A intolerável burocracia

Imagine uma nação sem qualquer tipo de projeto, tanto para a economia,  como para a segurança e, acima de tudo,  para a educação e demais áreas que levem os jovens ao mercado de trabalho com conhecimento das novas tecnologias. Este país existe e seu nome é Brasil.

 Estamos apontando um fato que exige e exigirá  sempre a adoção de medidas  concretas para combater a “eficiência” da burocracia.

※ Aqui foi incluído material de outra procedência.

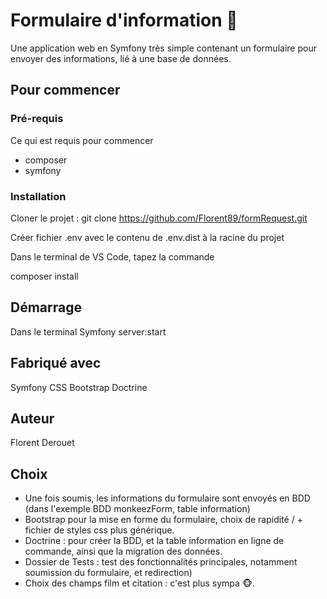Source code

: # Formulaire d'information 🚀

Une application web en Symfony très simple contenant un formulaire pour envoyer des informations, lié à une base de données.

## Pour commencer


### Pré-requis

Ce qui est requis pour commencer 

- composer
- symfony

### Installation
Cloner le projet : git clone https://github.com/Florent89/formRequest.git

Créer fichier .env avec le contenu de .env.dist à la racine du projet

Dans le terminal de VS Code, tapez la commande

composer install

## Démarrage

Dans le terminal
Symfony server:start

## Fabriqué avec

Symfony
CSS
Bootstrap
Doctrine


## Auteur
Florent Derouet

## Choix
- Une fois soumis, les informations du formulaire sont envoyés en BDD (dans l'exemple BDD monkeezForm, table information)
- Bootstrap pour la mise en forme du formulaire, choix de rapidité / + fichier de styles css plus générique.
- Doctrine : pour créer la BDD, et la table information en ligne de commande, ainsi que la migration des données.
- Dossier de Tests : test des fonctionnalités principales, notamment soumission du formulaire, et redirection)
- Choix des champs film et citation : c'est plus sympa 🐵.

Chega de discussão medíocre e de omissões, vindas da incompetência dos despreparados que ocupam cargos públicos para preencher cotas de partidos políticos — sem possuírem nenhuma qualificação profissional, muito menos conhecimento da função.

A divisão ideológica ora existente, aliada ao ódio e à vingança, afasta o atual presidente e seus intolerantes  Ministros de uma discussão sadia para a criação de projetos duradouros que façam a nação crescer e oferecer ao povo educação de qualidade. No mundo atual, onde o conhecimento exige a celeridade  de um aprendizado sólido, ter escolas e faculdades  de ponta  é um dever impostergável. Hoje, quiçá com exceções, deixam muito a desejar; em razão do nível dos professores cada vez mais rasos. Criar uma política pública sólida  é consequência de vários estudos dos diversos mercados que passam longe do Senado e da Câmara, — eles agem na base do “toma lá, dá cá”. Por isso, várias ONGS têm visão e tiram proveito de realidades, no qual discutem temas com conhecimento de causa.

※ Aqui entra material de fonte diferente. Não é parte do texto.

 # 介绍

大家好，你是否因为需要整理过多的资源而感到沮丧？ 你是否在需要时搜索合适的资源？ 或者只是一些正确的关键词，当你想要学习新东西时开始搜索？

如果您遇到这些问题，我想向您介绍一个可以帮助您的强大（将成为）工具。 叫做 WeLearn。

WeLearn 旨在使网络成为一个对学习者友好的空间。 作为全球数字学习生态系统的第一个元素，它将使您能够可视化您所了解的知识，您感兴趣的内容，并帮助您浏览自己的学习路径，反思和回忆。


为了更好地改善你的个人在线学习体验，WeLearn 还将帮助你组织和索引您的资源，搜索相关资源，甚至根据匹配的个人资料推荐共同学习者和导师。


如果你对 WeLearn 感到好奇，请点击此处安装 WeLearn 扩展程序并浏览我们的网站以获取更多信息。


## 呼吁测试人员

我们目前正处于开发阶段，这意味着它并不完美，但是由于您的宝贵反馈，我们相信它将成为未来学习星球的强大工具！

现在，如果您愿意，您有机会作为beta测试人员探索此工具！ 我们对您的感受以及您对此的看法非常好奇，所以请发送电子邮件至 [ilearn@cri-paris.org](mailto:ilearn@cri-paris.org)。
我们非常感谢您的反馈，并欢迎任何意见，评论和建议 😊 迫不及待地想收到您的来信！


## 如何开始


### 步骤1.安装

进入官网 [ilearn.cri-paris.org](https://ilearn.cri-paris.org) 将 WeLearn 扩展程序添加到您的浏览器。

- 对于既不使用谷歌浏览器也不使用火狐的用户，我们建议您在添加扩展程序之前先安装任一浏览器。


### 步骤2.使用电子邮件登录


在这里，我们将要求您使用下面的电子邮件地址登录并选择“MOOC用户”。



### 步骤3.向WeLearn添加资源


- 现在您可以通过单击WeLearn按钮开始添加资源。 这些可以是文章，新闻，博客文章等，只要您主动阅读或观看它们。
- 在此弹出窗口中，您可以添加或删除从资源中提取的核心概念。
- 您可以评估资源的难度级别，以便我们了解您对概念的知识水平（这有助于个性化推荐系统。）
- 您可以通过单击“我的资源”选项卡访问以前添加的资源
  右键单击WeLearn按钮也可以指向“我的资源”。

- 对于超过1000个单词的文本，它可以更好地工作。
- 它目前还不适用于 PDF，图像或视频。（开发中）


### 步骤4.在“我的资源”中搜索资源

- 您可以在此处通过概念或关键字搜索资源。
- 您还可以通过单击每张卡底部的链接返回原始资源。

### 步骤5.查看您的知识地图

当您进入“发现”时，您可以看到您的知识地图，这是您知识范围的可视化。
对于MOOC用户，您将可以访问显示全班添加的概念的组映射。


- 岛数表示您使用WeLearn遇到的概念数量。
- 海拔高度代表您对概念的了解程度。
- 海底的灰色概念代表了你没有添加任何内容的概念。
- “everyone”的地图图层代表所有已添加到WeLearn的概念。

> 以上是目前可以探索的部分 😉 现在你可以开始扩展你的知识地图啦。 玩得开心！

É, assim, lamentável termos uma sociedade acuada e vítima de armadilhas que  prejudicam a todos: jovens, empresários e investidores que daqui se foram. É histórico no  Brasil que o imediatismo  se constituiu num dos pontos negativos – o nivelamento por baixo só prejudicou o avanço e o acompanhamento da tecnologia em qualquer segmento produtivo. Um país que em dez anos cresceu somente 2% nada tem a oferecer aos jovens devido à mediocridade de seus governantes.

O atual quadro oferece inadequada formação aos jovens  por se encontrar afastado da economia verde, digital e  criativa. Priorizar a busca da educação profissional, contando com o talento dos jovens, poderá ser o início da nova era produtiva, a qual enterrará a estagnação do país.

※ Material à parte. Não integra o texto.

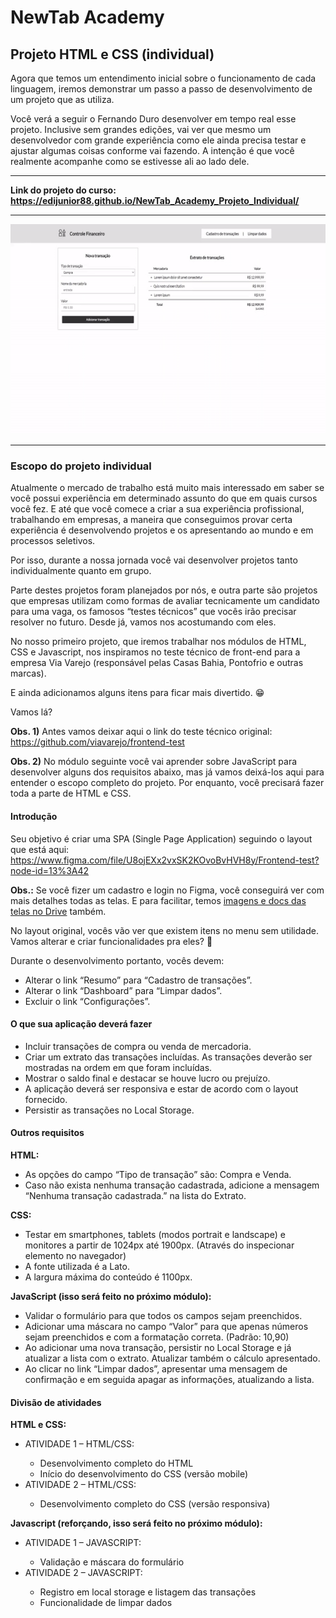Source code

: <h1>NewTab Academy</h1>
<h2>Projeto HTML e CSS (individual)</h2>

<p>Agora que temos um entendimento inicial sobre o funcionamento de cada linguagem, iremos demonstrar um passo a passo de desenvolvimento de um projeto que as utiliza. </p>

<p>Você verá a seguir o Fernando Duro desenvolver em tempo real esse projeto. Inclusive sem grandes edições, vai ver que mesmo um desenvolvedor com grande experiência como ele ainda precisa testar e ajustar algumas coisas conforme vai fazendo. A intenção é que você realmente acompanhe como se estivesse ali ao lado dele.</p>

<hr>

<strong>Link do projeto do curso: <a href="https://edijunior88.github.io/NewTab_Academy_Projeto_Individual/">https://edijunior88.github.io/NewTab_Academy_Projeto_Individual/</a></strong>

<hr>

![readme](readme.gif)

<hr>

<h3>Escopo do projeto individual</h3>

<p>Atualmente o mercado de trabalho está muito mais interessado em saber se você possui experiência em determinado assunto do que em quais cursos você fez. E até que você comece a criar a sua experiência profissional, trabalhando em empresas, a maneira que conseguimos provar certa experiência é desenvolvendo projetos e os apresentando ao mundo e em processos seletivos.</p>

<p>Por isso, durante a nossa jornada você vai desenvolver projetos tanto individualmente quanto em grupo.</p>

<p>Parte destes projetos foram planejados por nós, e outra parte são projetos que empresas utilizam como formas de avaliar tecnicamente um candidato para uma vaga, os famosos “testes técnicos” que vocês irão precisar resolver no futuro. Desde já, vamos nos acostumando com eles.</p>

<p>No nosso primeiro projeto, que iremos trabalhar nos módulos de HTML, CSS e Javascript, nos inspiramos no teste técnico de front-end para a empresa Via Varejo (responsável pelas Casas Bahia, Pontofrio e outras marcas).</p>

<p>E ainda adicionamos alguns itens para ficar mais divertido. 😁</p>

<p>Vamos lá?</p>

<p><strong>Obs. 1)</strong> Antes vamos deixar aqui o link do teste técnico original: <a href="https://github.com/viavarejo/frontend-test">https://github.com/viavarejo/frontend-test</a></p>
<p><strong>Obs. 2)</strong> No módulo seguinte você vai aprender sobre JavaScript para desenvolver alguns dos requisitos abaixo, mas já vamos deixá-los aqui para entender o escopo completo do projeto. Por enquanto, você precisará fazer toda a parte de HTML e CSS.</p>

<h4>Introdução</h4>

Seu objetivo é criar uma SPA (Single Page Application) seguindo o layout que está aqui: <a href="https://www.figma.com/file/U8ojEXx2vxSK2KOvoBvHVH8y/Frontend-test?node-id=13%3A42">https://www.figma.com/file/U8ojEXx2vxSK2KOvoBvHVH8y/Frontend-test?node-id=13%3A42</a>

<p><strong>Obs.:</strong> Se você fizer um cadastro e login no Figma, você conseguirá ver com mais detalhes todas as telas. E para facilitar, temos <a href="https://drive.google.com/drive/folders/1CciOKFCSynGqcrDc5VmGCaLlFFiFrXYs">imagens e docs das telas no Drive</a> também.</p>

<p>No layout original, vocês vão ver que existem itens no menu sem utilidade. Vamos alterar e criar funcionalidades pra eles? 🙂</p>

<p>Durante o desenvolvimento portanto, vocês devem:</p>

<ul>
  <li>Alterar o link “Resumo” para “Cadastro de transações”.</li>
  <li>Alterar o link “Dashboard” para “Limpar dados”.</li>
  <li>Excluir o link “Configurações”.</li>
</ul>

<h4>O que sua aplicação deverá fazer</h4>

<ul>
  <li>Incluir transações de compra ou venda de mercadoria.</li>
  <li>Criar um extrato das transações incluídas. As transações deverão ser mostradas na ordem em que foram incluídas.</li>
  <li>Mostrar o saldo final e destacar se houve lucro ou prejuízo.</li>
  <li>A aplicação deverá ser responsiva e estar de acordo com o layout fornecido.</li>
  <li>Persistir as transações no Local Storage.</li>
</ul>

<h4>Outros requisitos</h4>

<strong>HTML:</strong>

<ul>
  <li>As opções do campo “Tipo de transação” são: Compra e Venda.</li>
  <li>Caso não exista nenhuma transação cadastrada, adicione a mensagem “Nenhuma transação cadastrada.” na lista do Extrato.</li>
</ul>

<strong>CSS:</strong>

<ul>
  <li>Testar em smartphones, tablets (modos portrait e landscape) e monitores a partir de 1024px até 1900px. (Através do inspecionar elemento no navegador)</li>
  <li>A fonte utilizada é a Lato.</li>
  <li>A largura máxima do conteúdo é 1100px.</li>
</ul>

<strong>JavaScript (isso será feito no próximo módulo):</strong>

<ul>
  <li>Validar o formulário para que todos os campos sejam preenchidos.</li>
  <li>Adicionar uma máscara no campo “Valor” para que apenas números sejam preenchidos e com a formatação correta. (Padrão: 10,90)</li>
  <li>Ao adicionar uma nova transação, persistir no Local Storage e já atualizar a lista com o extrato. Atualizar também o cálculo apresentado.</li>
  <li>Ao clicar no link “Limpar dados”, apresentar uma mensagem de confirmação e em seguida apagar as informações, atualizando a lista.</li>
</ul>

<h4>Divisão de atividades</h4>

<strong>HTML e CSS:</strong>

<ul>
  <li>ATIVIDADE 1 – HTML/CSS:</li>
  <ul>
    <li>Desenvolvimento completo do HTML</li>
    <li>Início do desenvolvimento do CSS (versão mobile)</li>
  </ul>
  
  <li>ATIVIDADE 2 – HTML/CSS:</li>
  <ul>
    <li>Desenvolvimento completo do CSS (versão responsiva)</li>
  </ul>
</ul>

<strong>Javascript (reforçando, isso será feito no próximo módulo):</strong>

<ul>
  <li>ATIVIDADE 1 – JAVASCRIPT:</li>
  <ul>
    <li>Validação e máscara do formulário</li>
  </ul>

  <li>ATIVIDADE 2 – JAVASCRIPT:</li>
  <ul>
    <li>Registro em local storage e listagem das transações</li>
    <li>Funcionalidade de limpar dados</li>
  </ul>
</ul>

O Brasil precisa de novos líderes  que tenham a visão do futuro para conduzi-lo a um patamar superior, sem depender da incompetência,  da ganância e de uma suposta “elite” de políticos sórdidos que lembram do povo somente no período eleitoral.

A falta de vontade para empreender mudanças sempre foi mortal por enfraquecer e alijar uma nação do mundo dos negócios. Tal fato aliado à polarização do atual cenário político está isolando o Brasil, com reflexos nos jovens —  sem  o direito a um futuro promissor.

Mas a pior apatia para um segmento reside no STF — onde todos ignoram a triste realidade do povo que reprova a maioria dos  Ministros. O Brasil precisa de gestão e, por isso, tem razão o Ministro Haddad quando disse que “há necessidade de se ter agenda” e o presidente permanecer mais no país para enfrentar os problemas.

O Brasil não pode depender da mediocridade personalíssima de um presidente que ignora o povo após enganá-lo e só pensa em atacar os cofres da nação com seguidas viagens onde tem sido ignorado por outros presidentes de várias  potências.